Saturday, November 22, 2014

Surat Thani - Koh Phangan

I had vowed not to return to Koh Phangan as the island surely would be different than when I first visited. That was back in the days before Full Moon Party was invented, when no road connect Had Rin to the rest of the island, when there was no electricity and no swimming pools. But I had a business appointment on the island, so I decided to combine it with some R&R.
Had Rin Nai
Had Rin Nai is still a very nice beach, but Had Rin Nok is not that great. And the area behind it is now packed with structures put up with no prior planning making roads and alleys a maze. Many structures are shoddy constructions intended to house party revelers in bunk beds. Delicious food is not to be had as bars and sellers of buckets (with alcohol of questionable origins) outnumber restaurants on Had Rin Nok. The service staff are mostly from Myanmar and have little training, which can result in interesting combinations being served. For example, I was given chopsticks as utensils for a plate of Italian pasta.

That being said, Koh Phangan has many beaches apart from Had Rin. A drive along the coast from Thong Sala to Ban Chalok Lam will take you past several nice bays, which I would prefer over Had Rin, but none of them can be said to be deserted. I went to see Ban Chalok Lam because when I first visited, that bay was used as a graveyard for fishing vessels. When fishing vessels were retired from service, they were pulled up on the beach and cannibalized for parts.
Thong Nai Pan Beach
Ban Thong Nai Pan used to be hard to reach, but the road has now been upgraded - when I first visited, it could only be reached on horseback.
They worked when we bought them - why check if they still work?
On the ferry back to the mainland, I noticed that safety concerns are not high on the list of the ferry company's priorities.

Friday, November 14, 2014

Surat Thani - Chaiya (2)

I already mentioned Wat Praborommathatchaiyaratchaworawiham in an earlier blog and this is definitely a destination worth going to again.

http://tinamue.blogspot.com/2011/10/surat-thani-chaiya.html

This time, however, I took the time to explore some hot springs in Chaiya.
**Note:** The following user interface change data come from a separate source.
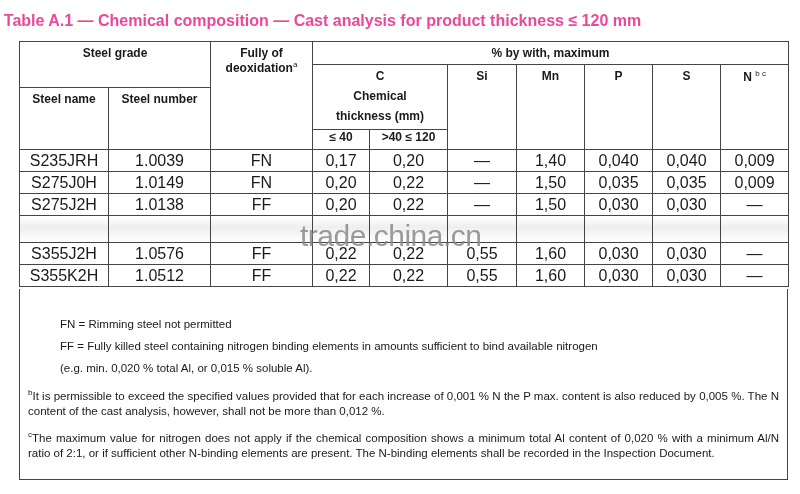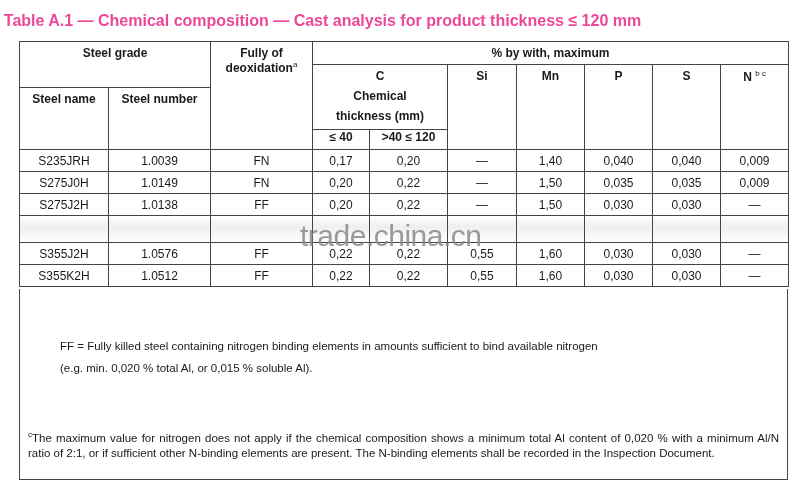--- a/index.html
+++ b/index.html
@@ -16,7 +16,7 @@
   .h3 { height: 42px; }
   .h4 { height: 20px; }
   th.sub { font-weight: normal; font-size: 12px; vertical-align: middle; }
-  td { height: 21px; font-size: 12px; vertical-align: middle; margin-top: 36px; }
+  td { height: 21px; font-size: 16px; vertical-align: middle; margin-top: 36px; }
   td.left { text-align: left; padding-left: 6px; }
   .pad { padding-top: 4px !important; }
   .blurrow td { height: 26px; color: transparent; background: linear-gradient(#fff,#eee 40%,#fff); }

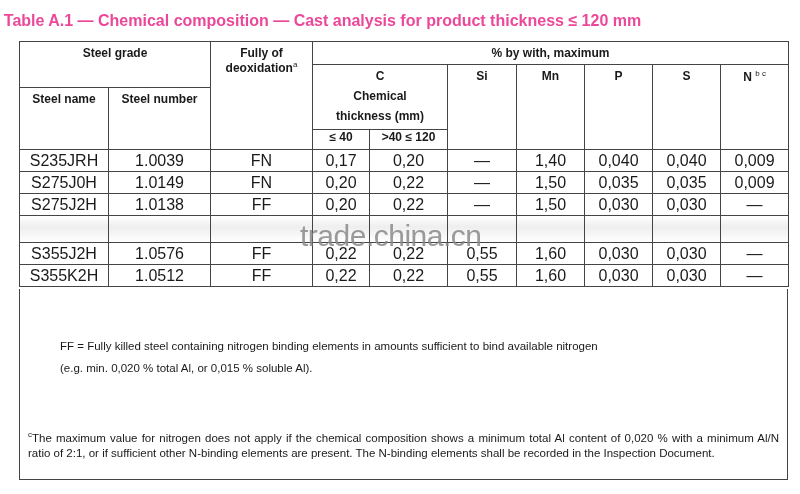--- a/index.html
+++ b/index.html
@@ -155,6 +155,7 @@
 <div class="watermark">trade.china.cn</div>
 
 <div class="notes">
+  <div class="note indent" style="top:28px">FN = Rimming steel not permitted</div>
   <div class="note indent" style="top:50px">FF = Fully killed steel containing nitrogen binding elements in amounts sufficient to bind available nitrogen</div>
   <div class="note indent" style="top:72px">(e.g. min. 0,020 % total Al, or 0,015 % soluble Al).</div>
   <div class="note just" style="top:138px">

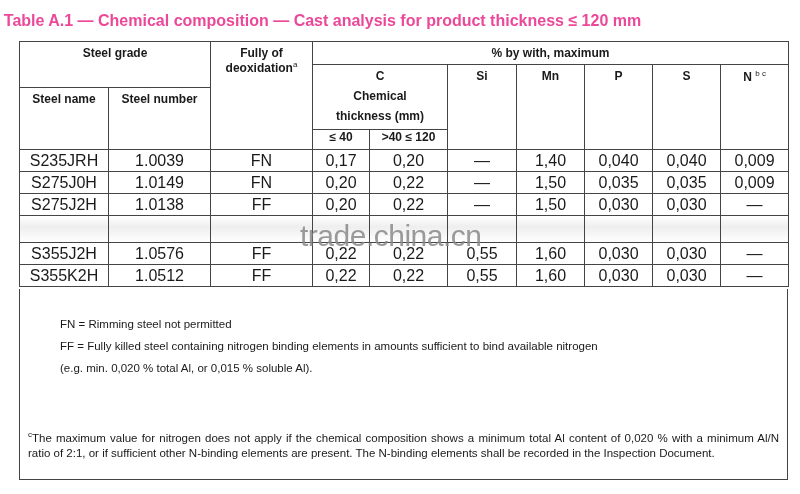--- a/index.html
+++ b/index.html
@@ -158,6 +158,9 @@
   <div class="note indent" style="top:28px">FN = Rimming steel not permitted</div>
   <div class="note indent" style="top:50px">FF = Fully killed steel containing nitrogen binding elements in amounts sufficient to bind available nitrogen</div>
   <div class="note indent" style="top:72px">(e.g. min. 0,020 % total Al, or 0,015 % soluble Al).</div>
+  <div class="note just" style="top:96px">
+    <sup>b</sup><span>It is permissible to exceed the specified values provided that for each increase of 0,001 % N the P max. content is also reduced by 0,005 %. The N content of the cast analysis, however, shall not be more than 0,012 %.</span>
+  </div>
   <div class="note just" style="top:138px">
     <sup>c</sup><span>The maximum value for nitrogen does not apply if the chemical composition shows a minimum total Al content of 0,020 % with a minimum Al/N ratio of 2:1, or if sufficient other N-binding elements are present. The N-binding elements shall be recorded in the Inspection Document.</span>
   </div>

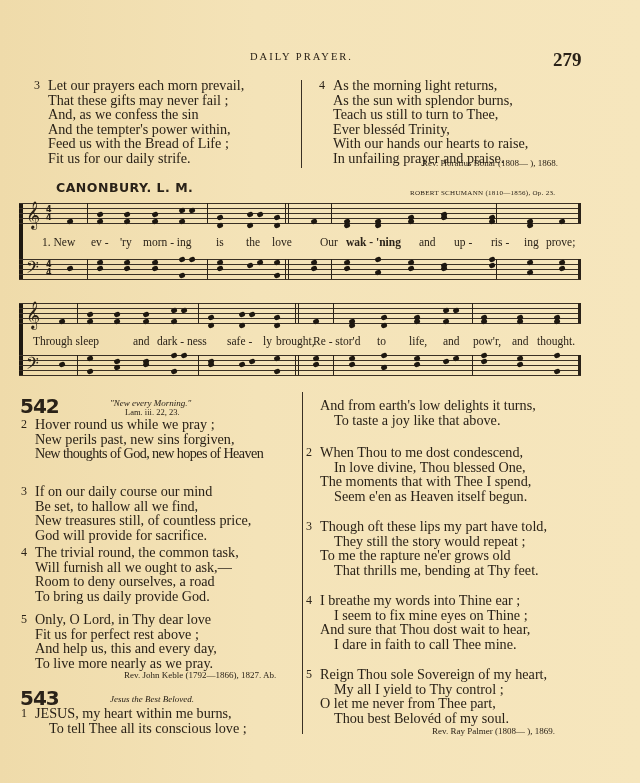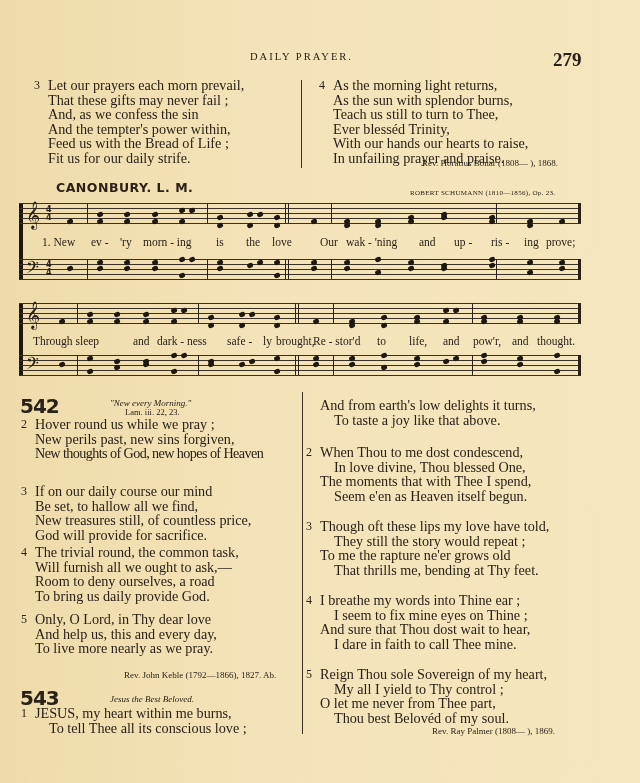--- a/index.html
+++ b/index.html
@@ -172,7 +172,7 @@
     <div class="lyric" style="top:33px;left:227px;">the</div>
     <div class="lyric" style="top:33px;left:253px;">love</div>
     <div class="lyric" style="top:33px;left:301px;">Our</div>
-    <div class="lyric" style="top:33px;left:327px;">wak - 'ning</div>
+    <div class="lyric" style="top:33px;left:327px;font-weight:bold;">wak - 'ning</div>
     <div class="lyric" style="top:33px;left:400px;">and</div>
     <div class="lyric" style="top:33px;left:435px;">up -</div>
     <div class="lyric" style="top:33px;left:472px;">ris -</div>

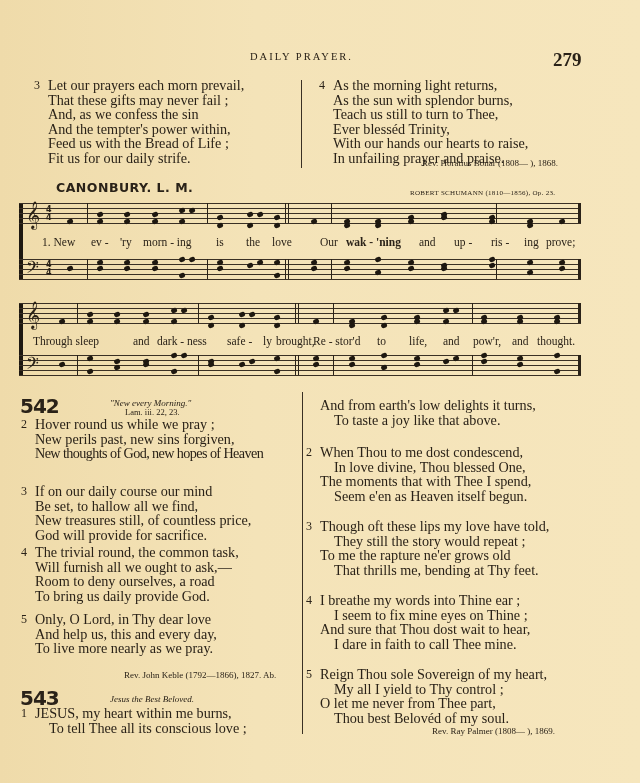--- a/index.html
+++ b/index.html
@@ -348,7 +348,7 @@
   </div>
   <div class="stanza" style="top:519px;left:320px;">
     <span class="num">3</span>
-    <div class="line">Though oft these lips my love have told,</div>
+    <div class="line">Though oft these lips my part have told,</div>
     <div class="line indent">They still the story would repeat ;</div>
     <div class="line">To me the rapture ne'er grows old</div>
     <div class="line indent">That thrills me, bending at Thy feet.</div>

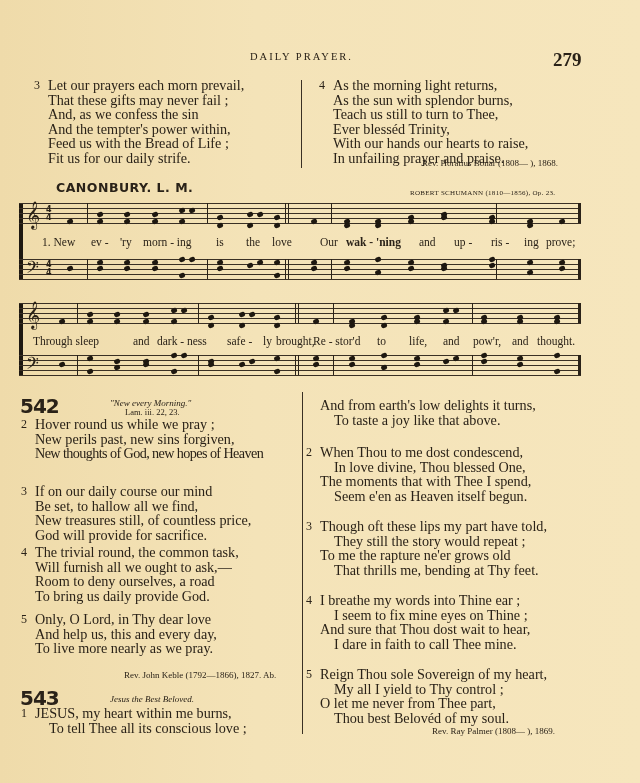--- a/index.html
+++ b/index.html
@@ -320,6 +320,7 @@
   <div class="stanza" style="top:612px;left:35px;">
     <span class="num">5</span>
     <div class="line">Only, O Lord, in Thy dear love</div>
+    <div class="line">Fit us for perfect rest above ;</div>
     <div class="line">And help us, this and every day,</div>
     <div class="line">To live more nearly as we pray.</div>
   </div>

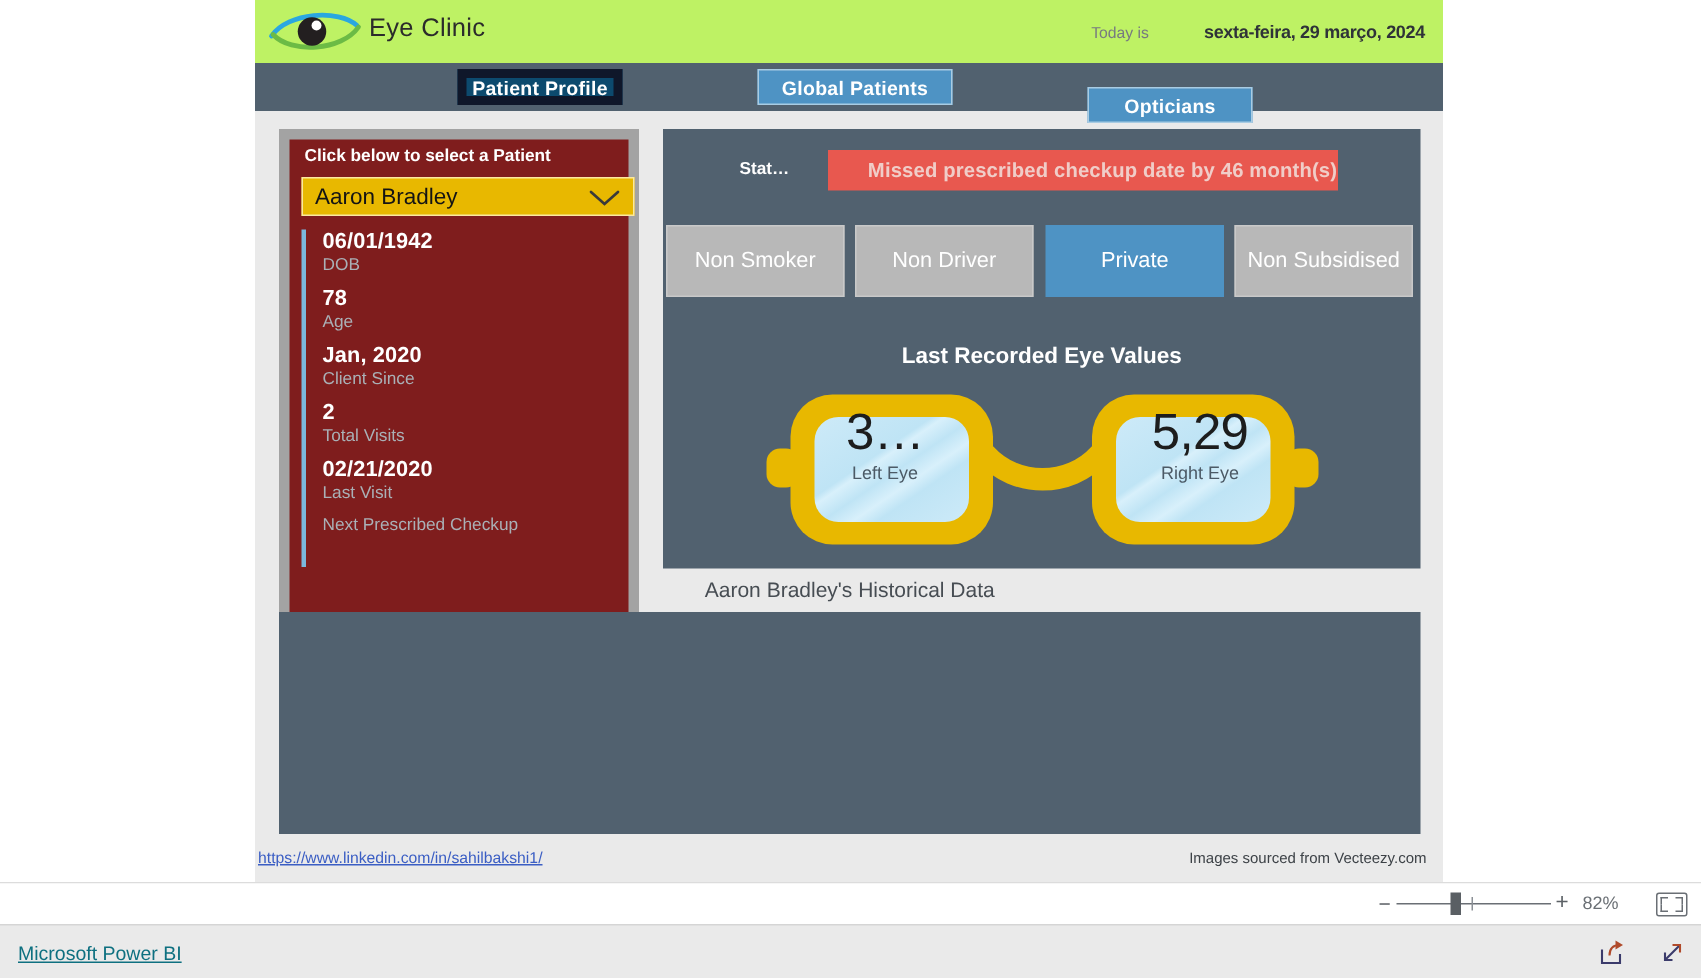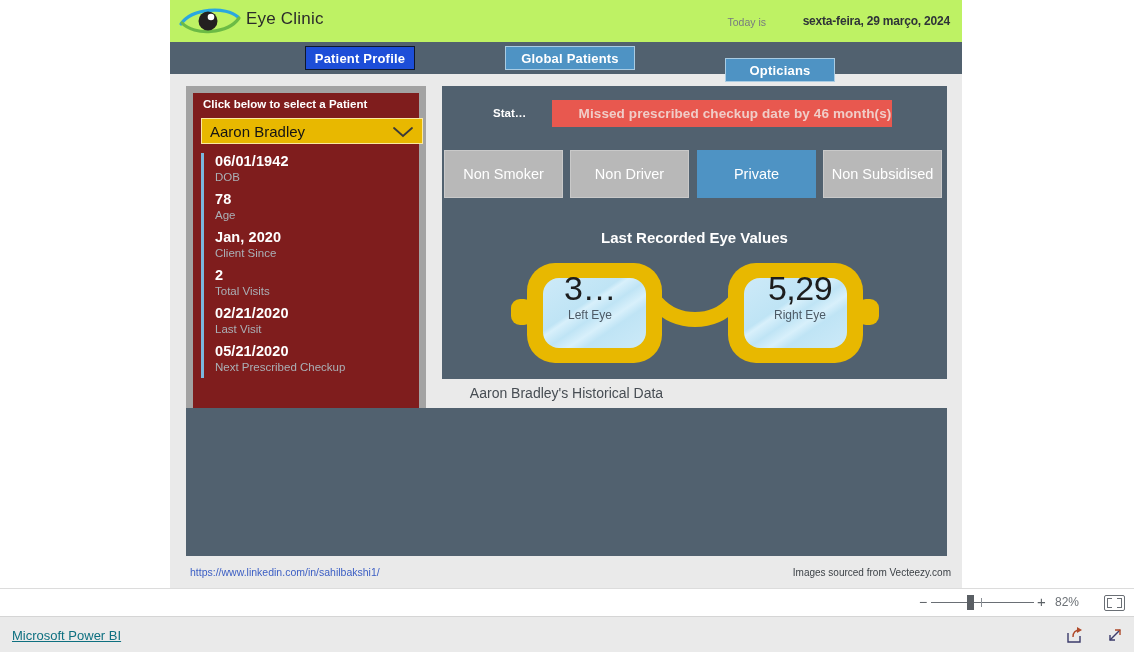--- a/index.html
+++ b/index.html
@@ -51,7 +51,7 @@
     letter-spacing: .2px; box-sizing: border-box;
     cursor: pointer;
   }
-  .tab.green { left: 135px; width: 110px; background: #1d4ed8; border: 1px solid #0f172a; }
+  .tab.green { left: 135px; width: 110px; background: #0c4a6e; border: 6px solid #0f172a; }
   .tab.blue1 { left: 335px; width: 130px; background: #4e93c4; border: 1px solid #a9cce3; }
   .tab.blue2 { left: 555px; width: 110px; background: #4e93c4; border: 1px solid #a9cce3; top: 16px;}
 

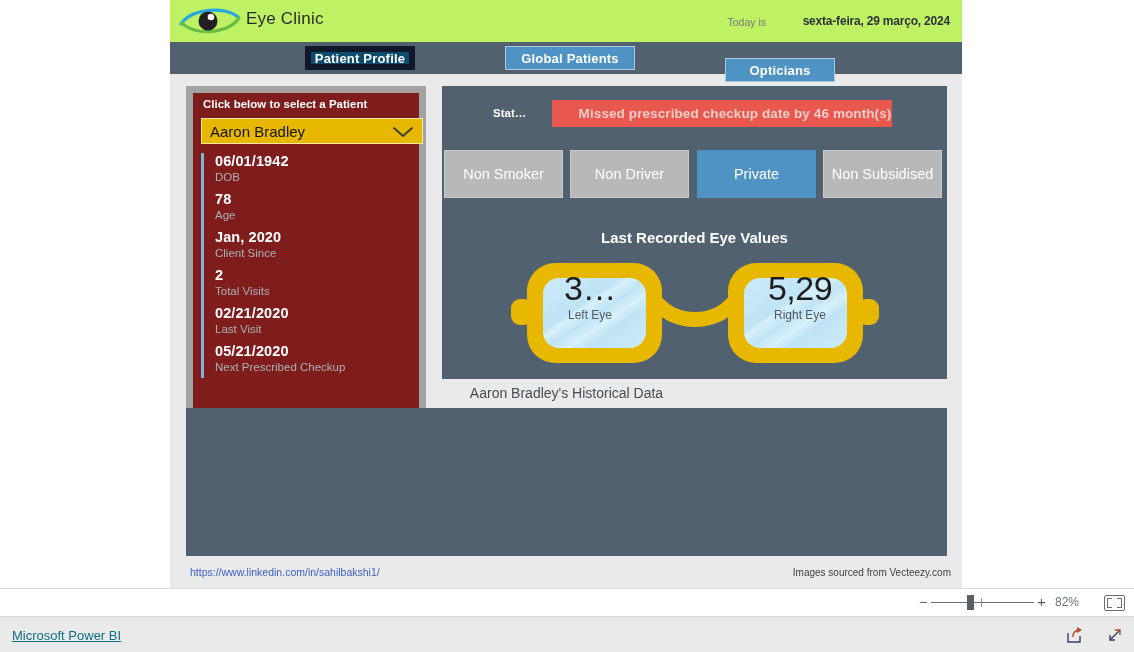--- a/index.html
+++ b/index.html
@@ -278,7 +278,6 @@
           <div class="lbl">Last Visit</div>
         </div>
         <div class="stat">
-          <div class="val">05/21/2020</div>
           <div class="lbl">Next Prescribed Checkup</div>
         </div>
       </div>

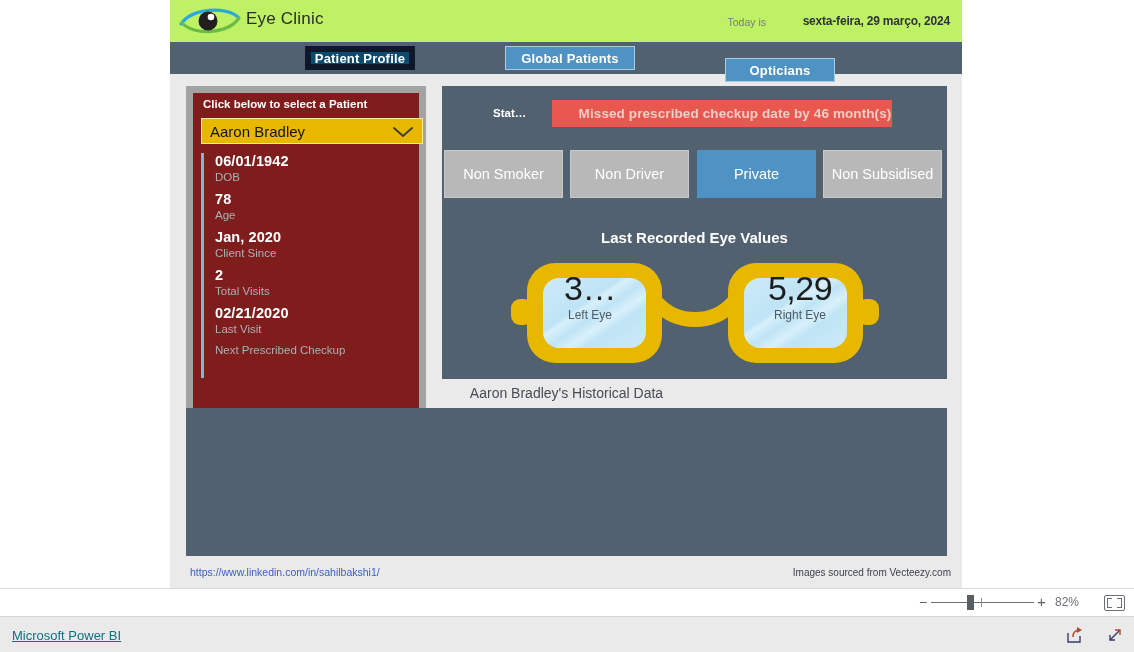--- a/index.html
+++ b/index.html
@@ -154,8 +154,8 @@
 
   
   .footer-link {
-    position: absolute; left: 20px; top: 566px;
-    font-size: 10.5px; color: #3b5ec4; 
+    position: absolute; left: 2px; top: 566px;
+    font-size: 10.5px; color: #3b5ec4; text-decoration: underline;
     cursor: pointer;
   }
   .footer-credit {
Only a few kilometers away from Wat Praborommathatchaiyaratchaworawiham -- down the small road that also passes the ruins of an ancient stupa --  is a small but steep hill with a couple of small caves. The hill is also the source of a hot spring. Since times as ancient as Wat Praborommathatchaiyaratchaworawiham, the hot spring was used to feed two pools. According to signs at the site, it was people of Indian origin who brought with the a tradition for hot baths as part of religious rites. The two caves also became "holy".
Hot but not enticing
Since these hot ponds turned out to be useless, I sought the advice from my GPS. It informed me that there were another hot spring relatively nearby. This hot spring -- about 4 km outside of town -- was much more difficult to find, partly because of a lack of signage, but primarily because my GPS indicated I should take a road that did not exist.
Hot mineral water
I eventually ventured along a gravel road that lead to a temple on the top of a hill. Just at the foot of the hill, a couple of ponds had been constructed from concrete. But, again, the area and the facilities appeared deserted and unused. The mineral water overflow from the concrete ponds discolored the rocks as it made its way down hill for form a small lake. The rocks looked to my untrained eye somewhat like lava, but was in Thai named Lan Lonk Prachan.



Wednesday, November 5, 2014

Chonburi - Pattaya Fireworks

Every year in November, Pattaya City arranges a fireworks competition stretching over two evenings where several nations vie for the honors. I have enjoyed the view both from the exclusivity (USD 100 tickets) of Hilton’s terrace bar and from a less luxurious beach chair (USD 1.50).
The view from up high at Hilton is far better than from shore side, but down at street level one meets more interesting aspects of real life. Last year, a Russian enjoyed the show together with a bottle of Thai whiskey. When the bottle was almost empty, he decided to go for a swim. Fully dressed and seriously drunk, he made it waist-high into the sea before he collapsed. Several good Samaritans rushed to pull the Russian back on the beach where he sat, drenched and smiling, for the rest of the show.